The Ankara Chief Public Prosecutor's Office on Friday summoned seven suspects, including six retired admirals and one retired general, for testimony on the ongoing investigation regarding the declaration signed by 104 retired navy admirals. The declaration has drawn strong condemnation from the government and the public, who claim the document implies interference in democratic institutions and the will of the people.
The prosecutor launched a probe on the seven suspects. The general and retired admirals have been asked to come to Ankara from Istanbul, Ankara, southern Muğla and Antalya provinces for their testimonies within a week.
It was also reported that security forces searched the houses of the suspects and seized some digital material.
After Turkey's decision last month to withdraw from the Istanbul Convention, a European treaty aimed at preventing and combating violence against women, with a presidential decree, it came into question whether Turkey could withdraw from other international agreements the same way. In a TV interview, Parliament Speaker Mustafa Şentop said that technically it is possible and gave the example of The Montreux Convention Regarding the Regime of the Straits.
Following discussions about Şentop's statements, a total of 104 retired admirals signed a statement declaring their commitment to the international treaty that regulates shipping through the Bosporus and Dardanelles, which links the Mediterranean Sea to the Black Sea.
"We are of the opinion to refrain from any kind of rhetoric or action that could make the Montreux Convention... a matter of controversy," they said.

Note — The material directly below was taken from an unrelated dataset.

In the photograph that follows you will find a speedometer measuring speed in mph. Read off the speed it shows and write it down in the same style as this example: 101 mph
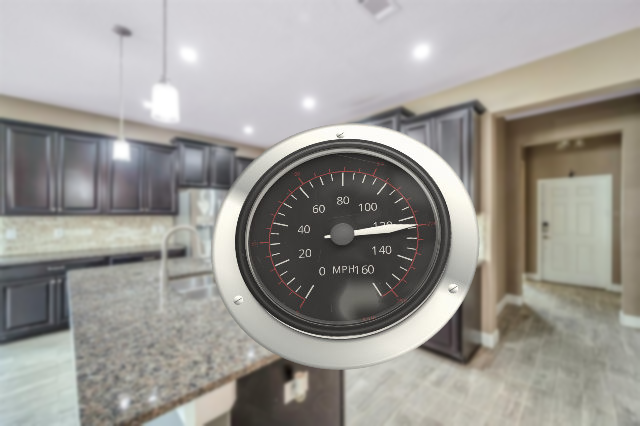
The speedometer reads 125 mph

The statement triggered strong condemnation from the ruling party and government officials, who drew parallels with previous statements that accompanied past military takeovers in Turkey.
The Montreux Convention is a 1936 agreement that gives Turkey control over the Bosporus and Dardanelles and regulates the transit of naval warships. The convention guarantees the free passage of civilian vessels in times of peace and restricts the passage of naval ships that do not belong to littoral Black Sea states.